The one missing piece is what happens immediately after an accident occurs and before your insurance company starts to process your claim. Not everyone has a smartphone, is tech-savvy enough or understands the importance of reporting the accident immediately to the insurance company. Auto accidents can be traumatic. Many people can be involved, in your vehicle and in other vehicles. Differences of opinion between drivers about the facts or what caused the accident are not unusual. Without the presence and authority of a police officer, people are left to cope with all of these issues on their own. And, because almost 80% of vehicles damaged in auto accidents are safely driveable, there’s no logical reason to have to stay at the scene once your information is exchanged with the other driver(s).

See also: Do You Really Have a Digital Strategy?

To address these new realities, innovative programs have emerged to bridge the gap between the accident and the claim report. One such solution is the Collision Reporting Center (CRC). These facilities provide drivers with the assistance, advice and support they need at the critical time following an accident. The CRC is a partnership between local police departments and privately managed reporting centers. The model initially emerged in Canada 20 years ago when the insurance industry and police joined forces to solve a mutual challenge. Today, the operation manages 32 Collision Reporting Centers in partnership with 53 police departments across Canada and serves 80% of the Canadian auto insurance industry.
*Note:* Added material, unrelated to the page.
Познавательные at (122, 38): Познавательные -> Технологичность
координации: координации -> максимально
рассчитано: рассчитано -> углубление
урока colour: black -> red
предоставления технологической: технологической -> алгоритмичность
Recently, the operator expanded into the U.S., opening its first Collision Reporting Center in Roanoke, VA, in the fall of 2016, with plans to open several more centers soon.
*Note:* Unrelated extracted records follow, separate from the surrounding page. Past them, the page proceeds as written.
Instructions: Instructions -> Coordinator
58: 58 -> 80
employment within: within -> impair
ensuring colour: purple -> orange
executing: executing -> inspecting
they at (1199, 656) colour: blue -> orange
At the Collision Reporting Center, drivers involved in an accident provide their individual accounts of what happened and other information while professional staff take digital images to document damage. The information is reviewed by an on-site police officer at the CRC and is immediately sent to the driver’s insurance company, where a claim is initiated and processed. Drivers are provided with a customized instructional guide from their own carriers describing what to do next and a private room where they can make a phone call to their insurance company or family members. The Collision Reporting Center provides a comfortable and safe environment, eliminating the need for drivers to wait on the roadway.

As we move toward self-driving automobiles and the elimination of most accidents,, we will see many innovative accident and claim management programs emerge that can bridge the gap between the auto accident and resolution of the claim process. Collision Reporting Centers are an excellent solution to these needs – they provide personalized customer service and a human touch with the power of technology making the auto accident reporting process as non-intrusive as possible into our busy lives.